Ranking, search volume, traffic, impressions… these don’t inherently deliver value. The only thing that matters is conversions. For a good SEO agency, this has always been the case, but in a genAI world, you need to consider how this shifts.
In the future, good ranking may not be linked to good performance. With AI featured snippets and a rise in zero-click searches, visibility may be limited to the highest-ranking content.
In this world, a rank of 5 – previously considered good – is now of significantly less value as it gets significantly fewer clicks.
This is true for some searches but not all. The strategy becomes more important. You need your SEO agency focused on delivering value, not rankings, and you need that today for protection tomorrow.

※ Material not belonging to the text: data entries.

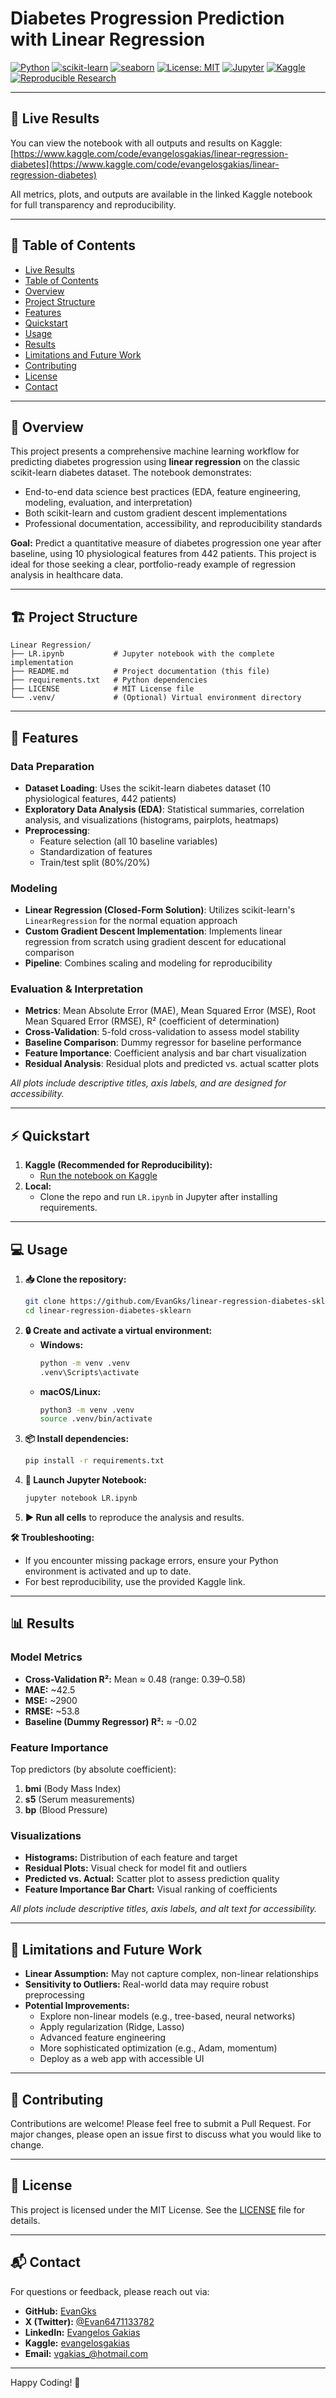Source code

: # Diabetes Progression Prediction with Linear Regression

[![Python](https://img.shields.io/badge/Python-3.8%2B-blue.svg)](https://www.python.org/) 
[![scikit-learn](https://img.shields.io/badge/scikit--learn-0.24%2B-f7931e?logo=scikit-learn&logoColor=white)](https://scikit-learn.org/stable/) 
[![seaborn](https://img.shields.io/badge/seaborn-0.11%2B-4c8cbf?logo=seaborn&logoColor=white)](https://seaborn.pydata.org/) 
[![License: MIT](https://img.shields.io/badge/License-MIT-yellow.svg)](./LICENSE) 
[![Jupyter](https://img.shields.io/badge/Jupyter-Notebook-orange.svg)](https://jupyter.org/) 
[![Kaggle](https://img.shields.io/badge/Kaggle-Notebook-blue.svg)](https://www.kaggle.com/code/evangelosgakias/linear-regression-diabetes) 
[![Reproducible Research](https://img.shields.io/badge/Reproducible-Yes-brightgreen.svg)](https://www.kaggle.com/code/evangelosgakias/linear-regression-diabetes)

---

## 🚀 Live Results

You can view the notebook with all outputs and results on Kaggle:
[https://www.kaggle.com/code/evangelosgakias/linear-regression-diabetes](https://www.kaggle.com/code/evangelosgakias/linear-regression-diabetes)

All metrics, plots, and outputs are available in the linked Kaggle notebook for full transparency and reproducibility.

---

## 📑 Table of Contents
- [Live Results](#-live-results)
- [Table of Contents](#-table-of-contents)
- [Overview](#-overview)
- [Project Structure](#-project-structure)
- [Features](#-features)
- [Quickstart](#-quickstart)
- [Usage](#-usage)
- [Results](#-results)
- [Limitations and Future Work](#-limitations-and-future-work)
- [Contributing](#-contributing)
- [License](#-license)
- [Contact](#-contact)

---

## 📝 Overview
This project presents a comprehensive machine learning workflow for predicting diabetes progression using **linear regression** on the classic scikit-learn diabetes dataset. The notebook demonstrates:
- End-to-end data science best practices (EDA, feature engineering, modeling, evaluation, and interpretation)
- Both scikit-learn and custom gradient descent implementations
- Professional documentation, accessibility, and reproducibility standards

**Goal:** Predict a quantitative measure of diabetes progression one year after baseline, using 10 physiological features from 442 patients. This project is ideal for those seeking a clear, portfolio-ready example of regression analysis in healthcare data.

---

## 🏗️ Project Structure
```
Linear Regression/
├── LR.ipynb           # Jupyter notebook with the complete implementation
├── README.md          # Project documentation (this file)
├── requirements.txt   # Python dependencies
├── LICENSE            # MIT License file
└── .venv/             # (Optional) Virtual environment directory
```

---

## 🚀 Features

### Data Preparation
- **Dataset Loading**: Uses the scikit-learn diabetes dataset (10 physiological features, 442 patients)
- **Exploratory Data Analysis (EDA)**: Statistical summaries, correlation analysis, and visualizations (histograms, pairplots, heatmaps)
- **Preprocessing**:
  - Feature selection (all 10 baseline variables)
  - Standardization of features
  - Train/test split (80%/20%)

### Modeling
- **Linear Regression (Closed-Form Solution)**: Utilizes scikit-learn's `LinearRegression` for the normal equation approach
- **Custom Gradient Descent Implementation**: Implements linear regression from scratch using gradient descent for educational comparison
- **Pipeline**: Combines scaling and modeling for reproducibility

### Evaluation & Interpretation
- **Metrics**: Mean Absolute Error (MAE), Mean Squared Error (MSE), Root Mean Squared Error (RMSE), R² (coefficient of determination)
- **Cross-Validation**: 5-fold cross-validation to assess model stability
- **Baseline Comparison**: Dummy regressor for baseline performance
- **Feature Importance**: Coefficient analysis and bar chart visualization
- **Residual Analysis**: Residual plots and predicted vs. actual scatter plots

*All plots include descriptive titles, axis labels, and are designed for accessibility.*


---

## ⚡ Quickstart
1. **Kaggle (Recommended for Reproducibility):**
   - [Run the notebook on Kaggle](https://www.kaggle.com/code/evangelosgakias/linear-regression-diabetes)
2. **Local:**
   - Clone the repo and run `LR.ipynb` in Jupyter after installing requirements.

---

## 💻 Usage
1. **📥 Clone the repository:**
   ```bash
   git clone https://github.com/EvanGks/linear-regression-diabetes-sklearn.git
   cd linear-regression-diabetes-sklearn
   ```
2. **🔒 Create and activate a virtual environment:**
   - **Windows:**
     ```bash
     python -m venv .venv
     .venv\Scripts\activate
     ```
   - **macOS/Linux:**
     ```bash
     python3 -m venv .venv
     source .venv/bin/activate
     ```
3. **📦 Install dependencies:**
   ```bash
   pip install -r requirements.txt
   ```
4. **🚀 Launch Jupyter Notebook:**
   ```bash
   jupyter notebook LR.ipynb
   ```
5. **▶️ Run all cells** to reproduce the analysis and results.

**🛠️ Troubleshooting:**
- If you encounter missing package errors, ensure your Python environment is activated and up to date.
- For best reproducibility, use the provided Kaggle link.

---

## 📊 Results
### Model Metrics
- **Cross-Validation R²:** Mean ≈ 0.48 (range: 0.39–0.58)
- **MAE:** ~42.5
- **MSE:** ~2900
- **RMSE:** ~53.8
- **Baseline (Dummy Regressor) R²:** ≈ -0.02

### Feature Importance
Top predictors (by absolute coefficient):
1. **bmi** (Body Mass Index)
2. **s5** (Serum measurements)
3. **bp** (Blood Pressure)

### Visualizations
- **Histograms:** Distribution of each feature and target
- **Residual Plots:** Visual check for model fit and outliers
- **Predicted vs. Actual:** Scatter plot to assess prediction quality
- **Feature Importance Bar Chart:** Visual ranking of coefficients

*All plots include descriptive titles, axis labels, and alt text for accessibility.*

---

## 📝 Limitations and Future Work
- **Linear Assumption:** May not capture complex, non-linear relationships
- **Sensitivity to Outliers:** Real-world data may require robust preprocessing
- **Potential Improvements:**
  - Explore non-linear models (e.g., tree-based, neural networks)
  - Apply regularization (Ridge, Lasso)
  - Advanced feature engineering
  - More sophisticated optimization (e.g., Adam, momentum)
  - Deploy as a web app with accessible UI

---

## 🤝 Contributing

Contributions are welcome! Please feel free to submit a Pull Request. For major changes, please open an issue first to discuss what you would like to change.

---

## 📝 License
This project is licensed under the MIT License. See the [LICENSE](./LICENSE) file for details.

---

## 📬 Contact
For questions or feedback, please reach out via:

- **GitHub:** [EvanGks](https://github.com/EvanGks)
- **X (Twitter):** [@Evan6471133782](https://x.com/Evan6471133782)
- **LinkedIn:** [Evangelos Gakias](https://www.linkedin.com/in/evangelos-gakias-346a9072)
- **Kaggle:** [evangelosgakias](https://www.kaggle.com/evangelosgakias)
- **Email:** [vgakias_@hotmail.com](mailto:vgakias_@hotmail.com)

---
Happy Coding! 🚀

The key value proposition of FALCON AI is it predicts ranking. We’re urgently evolving this to focus on value instead, because the 2 may not be correlated going forward. In order to do this, we’re using new data sources to understand:
- Is this search going to result in clicks?
- Could this search be answered by a genAI featured snippet in the future?
- What’s the commercial value at the client level of clicks from this search?
You pair that with a focus on conversion rate optimization from organic clicks, and you’ve got a winning solution. We’re focused on being indispensable to our clients, and you need an agency focused on the same.
The AI revolution is coming, and I am thrilled
The AI revolution is transforming SEO, making it more complex and competitive than ever before. This is a wonderful opportunity: we are uniquely positioned to help our clients not just navigate this new landscape, but to thrive in it.
Imagine being able to predict not just rankings, but the actual commercial value of each click! Or having the ability to automatically optimize content for both search engines and conversions in real-time. These are the kinds of AI-powered capabilities we are investing in and excited to bring to our clients.
However, the window of opportunity is narrow. As AI continues to advance at a breakneck pace, the gap between winners and losers in the SEO game will rapidly expand. Agencies that fail to adapt will be left behind, and their clients will pay the price in lost visibility, traffic, and revenue.
The AI revolution in SEO is coming, and I couldn’t be more excited.